◆ TASK TO CARRY OUT:
Reproduce the records below in their entirety, character for character.

◆ PROVIDED INFORMATION:

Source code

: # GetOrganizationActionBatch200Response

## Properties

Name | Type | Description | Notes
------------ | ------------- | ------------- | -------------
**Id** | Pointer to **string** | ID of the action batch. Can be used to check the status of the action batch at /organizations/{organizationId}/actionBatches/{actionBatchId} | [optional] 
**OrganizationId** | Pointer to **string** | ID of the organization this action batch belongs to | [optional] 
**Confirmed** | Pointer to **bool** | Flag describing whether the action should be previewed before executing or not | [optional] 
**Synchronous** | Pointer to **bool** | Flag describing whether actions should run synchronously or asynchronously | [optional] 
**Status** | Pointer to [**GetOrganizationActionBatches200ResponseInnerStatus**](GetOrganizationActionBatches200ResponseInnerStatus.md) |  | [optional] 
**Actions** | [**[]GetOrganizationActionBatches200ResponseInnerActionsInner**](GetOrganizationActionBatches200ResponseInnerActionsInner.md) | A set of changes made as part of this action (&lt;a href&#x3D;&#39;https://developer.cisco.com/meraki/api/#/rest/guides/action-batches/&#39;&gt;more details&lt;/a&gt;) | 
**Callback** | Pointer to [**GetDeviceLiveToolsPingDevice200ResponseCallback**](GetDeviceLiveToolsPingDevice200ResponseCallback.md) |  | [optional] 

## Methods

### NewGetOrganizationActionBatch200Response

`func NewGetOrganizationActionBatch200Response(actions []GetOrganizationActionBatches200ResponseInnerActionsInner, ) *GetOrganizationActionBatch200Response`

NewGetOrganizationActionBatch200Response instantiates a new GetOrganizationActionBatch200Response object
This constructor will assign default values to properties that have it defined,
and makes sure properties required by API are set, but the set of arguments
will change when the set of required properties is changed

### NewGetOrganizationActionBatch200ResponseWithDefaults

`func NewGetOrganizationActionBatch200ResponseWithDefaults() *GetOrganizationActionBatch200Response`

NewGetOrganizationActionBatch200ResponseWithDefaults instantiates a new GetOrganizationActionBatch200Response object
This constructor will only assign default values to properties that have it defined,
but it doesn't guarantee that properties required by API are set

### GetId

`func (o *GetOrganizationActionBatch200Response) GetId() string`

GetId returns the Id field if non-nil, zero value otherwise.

◆ TASK OUTPUT:
Source code

: # GetOrganizationActionBatch200Response

## Properties

Name | Type | Description | Notes
------------ | ------------- | ------------- | -------------
**Id** | Pointer to **string** | ID of the action batch. Can be used to check the status of the action batch at /organizations/{organizationId}/actionBatches/{actionBatchId} | [optional] 
**OrganizationId** | Pointer to **string** | ID of the organization this action batch belongs to | [optional] 
**Confirmed** | Pointer to **bool** | Flag describing whether the action should be previewed before executing or not | [optional] 
**Synchronous** | Pointer to **bool** | Flag describing whether actions should run synchronously or asynchronously | [optional] 
**Status** | Pointer to [**GetOrganizationActionBatches200ResponseInnerStatus**](GetOrganizationActionBatches200ResponseInnerStatus.md) |  | [optional] 
**Actions** | [**[]GetOrganizationActionBatches200ResponseInnerActionsInner**](GetOrganizationActionBatches200ResponseInnerActionsInner.md) | A set of changes made as part of this action (&lt;a href&#x3D;&#39;https://developer.cisco.com/meraki/api/#/rest/guides/action-batches/&#39;&gt;more details&lt;/a&gt;) | 
**Callback** | Pointer to [**GetDeviceLiveToolsPingDevice200ResponseCallback**](GetDeviceLiveToolsPingDevice200ResponseCallback.md) |  | [optional] 

## Methods

### NewGetOrganizationActionBatch200Response

`func NewGetOrganizationActionBatch200Response(actions []GetOrganizationActionBatches200ResponseInnerActionsInner, ) *GetOrganizationActionBatch200Response`

NewGetOrganizationActionBatch200Response instantiates a new GetOrganizationActionBatch200Response object
This constructor will assign default values to properties that have it defined,
and makes sure properties required by API are set, but the set of arguments
will change when the set of required properties is changed

### NewGetOrganizationActionBatch200ResponseWithDefaults

`func NewGetOrganizationActionBatch200ResponseWithDefaults() *GetOrganizationActionBatch200Response`

NewGetOrganizationActionBatch200ResponseWithDefaults instantiates a new GetOrganizationActionBatch200Response object
This constructor will only assign default values to properties that have it defined,
but it doesn't guarantee that properties required by API are set

### GetId

`func (o *GetOrganizationActionBatch200Response) GetId() string`

GetId returns the Id field if non-nil, zero value otherwise.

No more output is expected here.